Vingt-quatre actions et quatre axes. « Ce premier plan national pour une gestion durable des eaux pluviales (2022-2024) a pour ambition de mieux intégrer la gestion des eaux pluviales dans les politiques d’aménagement du territoire. La désimperméabilisation des villes et le recours à des solutions d’infiltration de l’eau à la parcelle constituent des leviers essentiels », a résumé la secrétaire d’Etat chargée de la Biodiversité, Bérangère Abba. Ella a ajouté que chaque projet d’aménagement devra être mieux anticipé en amont afin de pouvoir mettre en place ces solutions, « qui, in fine, coûtent moins cher ».

Pour favoriser la mise en place de ces solutions d’infiltration à la parcelle, sur lesquelles la région Hauts-de-France est en avance, la secrétaire d’Etat a annoncé la mise en place d’un centre de ressources national « eau en ville » qui sera opéré par le Cerema. Au menu également la massification de la diffusion des solutions techniques et la modernisation des polices du maire et de l’Etat.

□ □ □ □

LISTE DES ACTIVITÉS:
(A) Résumez en deux phrases l'extrait sur le plan national de gestion des eaux pluviales.
(B) Donnez la suite de l'extrait sur le plan national de gestion des eaux pluviales, à partir de sa dernière phrase.

□ □ □ □

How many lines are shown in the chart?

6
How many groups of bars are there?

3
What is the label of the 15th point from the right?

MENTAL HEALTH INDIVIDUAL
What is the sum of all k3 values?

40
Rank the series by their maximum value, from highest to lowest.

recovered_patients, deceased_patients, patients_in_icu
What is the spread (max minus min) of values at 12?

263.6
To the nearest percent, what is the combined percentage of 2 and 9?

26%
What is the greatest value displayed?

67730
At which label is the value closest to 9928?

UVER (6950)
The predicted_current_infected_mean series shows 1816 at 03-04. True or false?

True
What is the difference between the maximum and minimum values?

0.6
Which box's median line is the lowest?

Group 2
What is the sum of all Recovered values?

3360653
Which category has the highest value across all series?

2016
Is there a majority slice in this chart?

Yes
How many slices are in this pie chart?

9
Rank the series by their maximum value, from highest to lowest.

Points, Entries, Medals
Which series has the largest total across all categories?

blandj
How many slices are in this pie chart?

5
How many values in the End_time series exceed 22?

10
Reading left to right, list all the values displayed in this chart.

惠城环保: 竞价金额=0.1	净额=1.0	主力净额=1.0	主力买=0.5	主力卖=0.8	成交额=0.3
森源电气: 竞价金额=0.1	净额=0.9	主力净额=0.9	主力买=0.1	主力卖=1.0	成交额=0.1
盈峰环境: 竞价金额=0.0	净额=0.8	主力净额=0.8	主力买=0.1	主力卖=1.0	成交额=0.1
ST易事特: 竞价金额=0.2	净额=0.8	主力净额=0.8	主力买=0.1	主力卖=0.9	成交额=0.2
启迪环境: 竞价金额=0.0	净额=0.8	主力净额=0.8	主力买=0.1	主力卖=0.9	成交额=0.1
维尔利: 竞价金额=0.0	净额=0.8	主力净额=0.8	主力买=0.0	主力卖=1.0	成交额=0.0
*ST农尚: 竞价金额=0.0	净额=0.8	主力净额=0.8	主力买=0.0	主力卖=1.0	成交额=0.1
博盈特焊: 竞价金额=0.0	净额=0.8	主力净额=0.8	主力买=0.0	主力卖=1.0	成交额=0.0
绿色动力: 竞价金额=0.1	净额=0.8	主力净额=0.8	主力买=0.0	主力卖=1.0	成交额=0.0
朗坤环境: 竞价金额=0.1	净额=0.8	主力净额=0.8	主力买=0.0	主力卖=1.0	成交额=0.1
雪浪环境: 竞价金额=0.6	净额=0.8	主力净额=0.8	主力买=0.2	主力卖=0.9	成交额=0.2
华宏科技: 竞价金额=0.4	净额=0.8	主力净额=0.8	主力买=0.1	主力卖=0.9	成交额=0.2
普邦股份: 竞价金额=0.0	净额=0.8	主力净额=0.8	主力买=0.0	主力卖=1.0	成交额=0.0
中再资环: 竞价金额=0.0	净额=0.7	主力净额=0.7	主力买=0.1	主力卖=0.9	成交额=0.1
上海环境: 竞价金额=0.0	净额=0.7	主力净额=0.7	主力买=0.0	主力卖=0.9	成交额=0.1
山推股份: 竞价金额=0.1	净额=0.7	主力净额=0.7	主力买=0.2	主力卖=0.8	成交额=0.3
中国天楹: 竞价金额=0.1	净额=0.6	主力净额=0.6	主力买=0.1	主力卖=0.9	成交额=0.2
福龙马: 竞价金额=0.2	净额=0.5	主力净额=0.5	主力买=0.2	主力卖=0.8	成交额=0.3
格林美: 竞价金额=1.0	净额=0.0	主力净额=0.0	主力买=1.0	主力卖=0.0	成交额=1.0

□ □ □ □

CORRIGÉ DE L'EXERCICE:
(A) Le premier plan national pour une gestion durable des eaux pluviales (2022-2024), qui compte vingt-quatre actions et quatre axes, vise à mieux intégrer ces eaux dans les politiques d'aménagement du territoire, notamment par la désimperméabilisation des villes et l'infiltration de l'eau à la parcelle. Pour favoriser ces solutions, la secrétaire d'État Bérangère Abba a annoncé un centre de ressources national « eau en ville » opéré par le Cerema, ainsi que la massification de la diffusion des solutions techniques et la modernisation des polices du maire et de l'État.

(B)
 

Revoir les façons d’aménager le territoire

 

Pour soutenir financièrement la mise en place de nouvelles pratiques, la secrétaire d’Etat a mis en avant les 450 millions d’euros des agences de l’eau, fléchés sur 2022-2024 vers le financement d’actions de gestion des eaux pluviales à la source (gestion et infiltration à la parcelle par des noues, tranchées drainantes, bassins d’infiltration, etc.). Elle a cité également l’appel à manifestation d’intérêt (AMI) " Démonstrateur de la ville durable ", doté de 305 millions d’euros et lancé mi-2021 par l’Ademe.